In Laura’s Mustang, the only sounds were the soft rumble of the engine and the singing of the tires on the blacktop.

Chyna finally opened her eyes and came back from the memory of Florida, from the long-ago humid twilight to the Napa Valley, where most of the red light had gone out of the sky and darkness encroached on all sides.

The old man in the Buick was no longer in front of them. They were not driving as fast as before, and evidently he had gotten far ahead of them.

Laura said softly, “Dear God.”

Chyna was shaking uncontrollably. She plucked a few Kleenex from the console box between the seats, blew her nose, and blotted her eyes. Over the past two years, she had shared part of her childhood with Laura, but every new revelation—and there was much still to reveal—was as difficult as the one before it. When she spoke of the past, she always burned with shame, as though she had been as guilty as her mother, as if every criminal act and spell of madness could be blamed on her, though she had been only a helpless child trapped in the insanity of others.

“Will you ever see her again?” Laura asked.

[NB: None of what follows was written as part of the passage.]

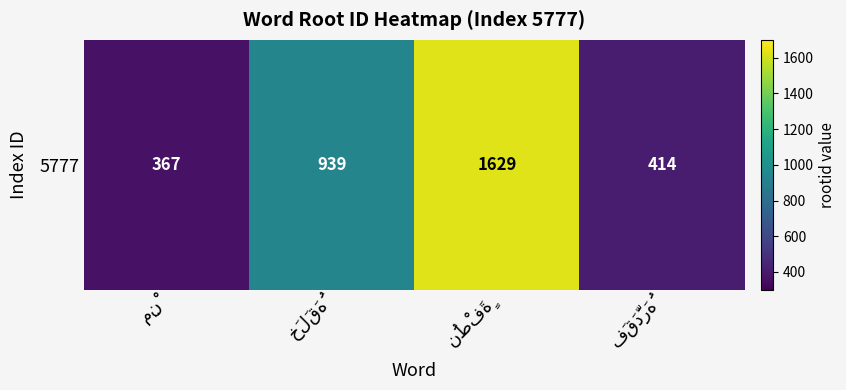

Is it true that the value at نُطْفَةٍ is 2182?

False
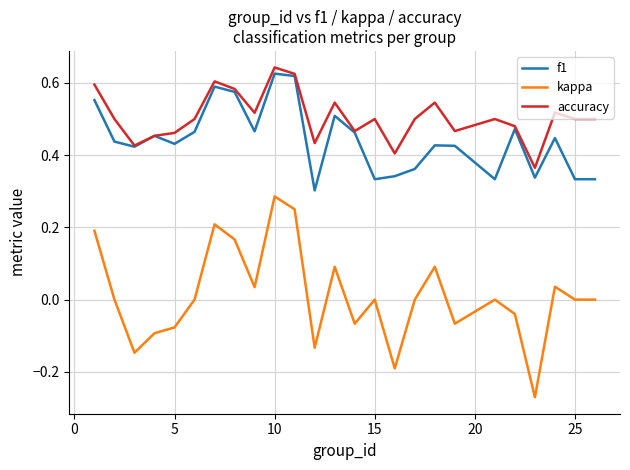

True or false: kappa and accuracy cross at least once.

False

Recollection had left Chyna half numb with horror. “I don’t know.”

“Would you want to?”

Chyna hesitated. Her hands were curled into fists, the damp Kleenex wadded in the right one. “Maybe.”

“For God’s sake why?”

“To ask her why. To try to understand. To settle some things. But… maybe not.”

“Do you even know where she is?”

“No. But it wouldn’t surprise me if she was in jail. Or dead. You can’t live like that and hope to grow old.”

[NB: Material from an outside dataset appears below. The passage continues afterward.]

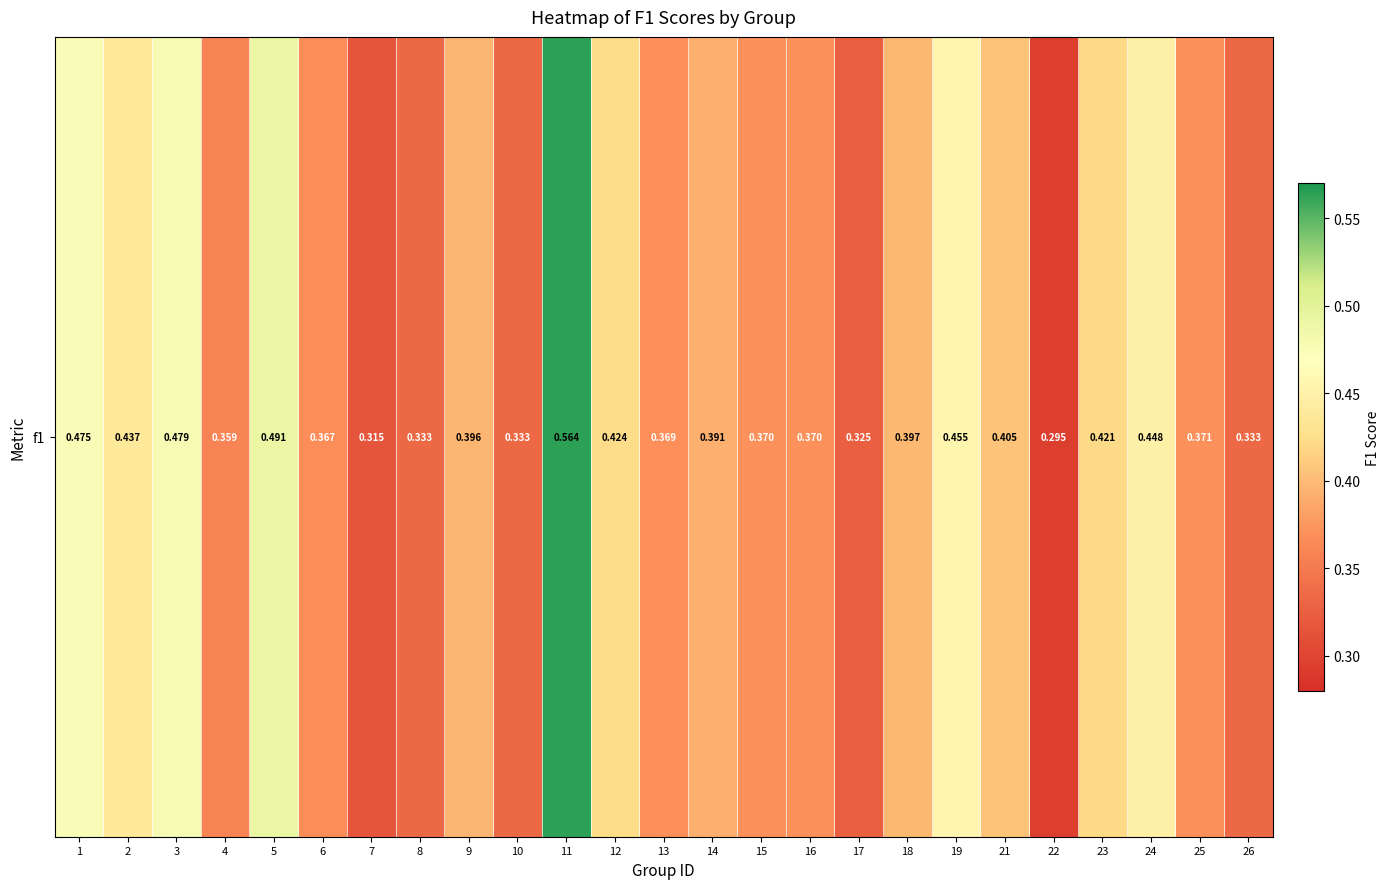

The value at 11 is 0.6. True or false?

True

They drove down out of the foothills into the valley.

Eventually Chyna said, “I can still see her standing in the steamy darkness on the banks of that canal, greasy with sweat, her hair hanging damp and all tangled, covered with mosquito bites, eyes bleary from vodka. Laura, even then she was still the most beautiful woman you’ve ever seen. She was always so beautiful, so perfect on the outside, like someone out of a dream, like an angel… but she was never half as beautiful as when she was excited, when there’d been violence. I can see her standing there, only visible because of the greenish glow from the headlights of the Mercedes rising through the murky canal water, so ravishing in that green light, glorious, the most beautiful person you’ve ever seen, like a goddess from another world.”

Gradually Chyna’s trembling subsided. The heat of shame faded from her face, but slowly.

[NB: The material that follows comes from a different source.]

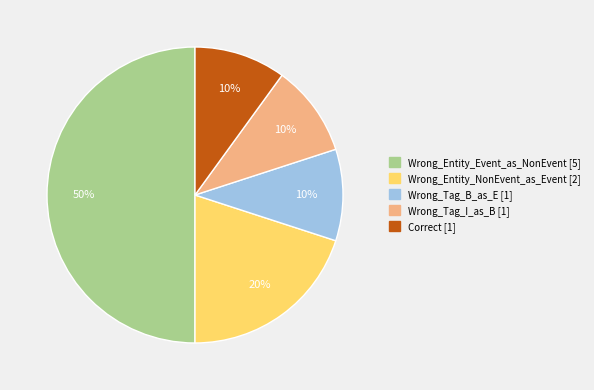

What percentage is the Wrong_Entity_NonEvent_as_Event slice, to the nearest percent?

20%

She was immeasurably grateful for Laura’s concern and support. A friend. Until Laura, Chyna had lived secretly with her past, unable to speak of it to anyone. Now, having unburdened herself of another hateful corrupting memory, she couldn’t begin to put her gratitude into words.

“It’s okay,” Laura said, as if reading Chyna’s mind.

They rode in silence.

They were late for dinner.

*

To Chyna, the Templeton house looked inviting at first glimpse: Victorian, gabled, roomy, with deep porches front and rear. It stood a half mile off the county road, at the end of a gravel driveway, surrounded by one hundred twenty acres of vineyards.

For three generations, the Templetons had grown grapes, but they had never made wine. They were under contract to one of the finest vintners in the valley, and because they owned fertile land with the highest-quality vines, they received an excellent price for their crop.